Given data below:

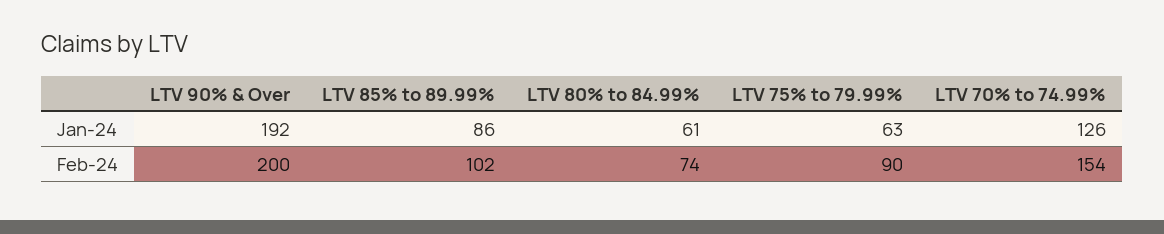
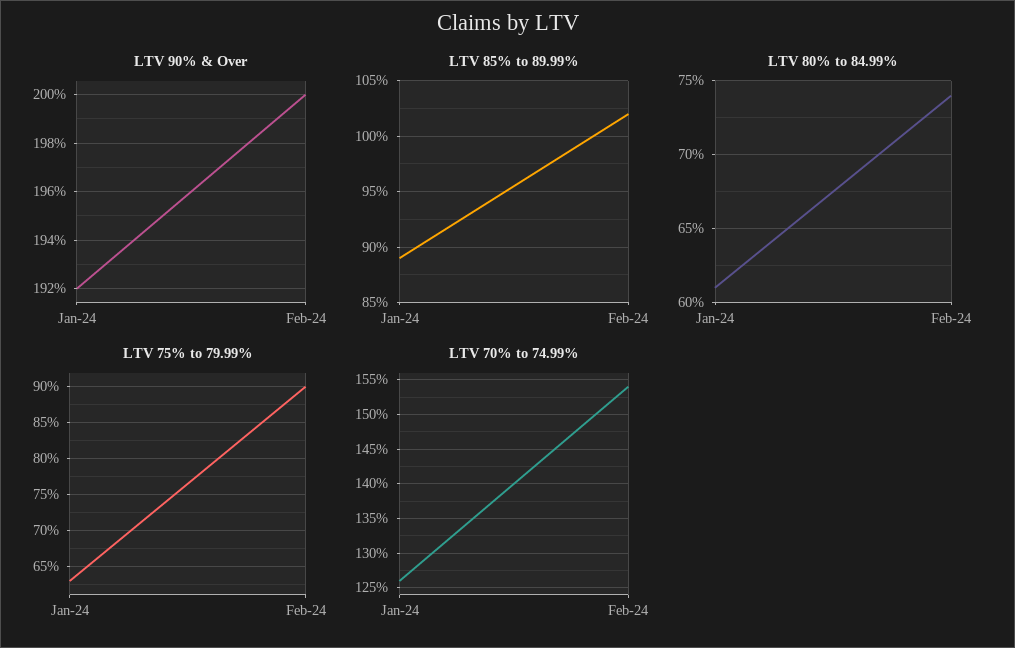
  {
    "LTV 90% & Over": {
      "Jan-24": 192,
      "Feb-24": 200
    },
    "LTV 85% to 89.99%": {
-     "Jan-24": 86,
+     "Jan-24": 89,
      "Feb-24": 102
    },
    "LTV 80% to 84.99%": {
      "Jan-24": 61,
      "Feb-24": 74
    },
    "LTV 75% to 79.99%": {
      "Jan-24": 63,
      "Feb-24": 90
    },
    "LTV 70% to 74.99%": {
      "Jan-24": 126,
      "Feb-24": 154
    }
  }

End of Given data.

Requirement: Could you restate the entries word for word, skipping any pictures?

Reply:
  {
    "LTV 90% & Over": {
      "Jan-24": 192,
      "Feb-24": 200
    },
    "LTV 85% to 89.99%": {
-     "Jan-24": 86,
+     "Jan-24": 89,
      "Feb-24": 102
    },
    "LTV 80% to 84.99%": {
      "Jan-24": 61,
      "Feb-24": 74
    },
    "LTV 75% to 79.99%": {
      "Jan-24": 63,
      "Feb-24": 90
    },
    "LTV 70% to 74.99%": {
      "Jan-24": 126,
      "Feb-24": 154
    }
  }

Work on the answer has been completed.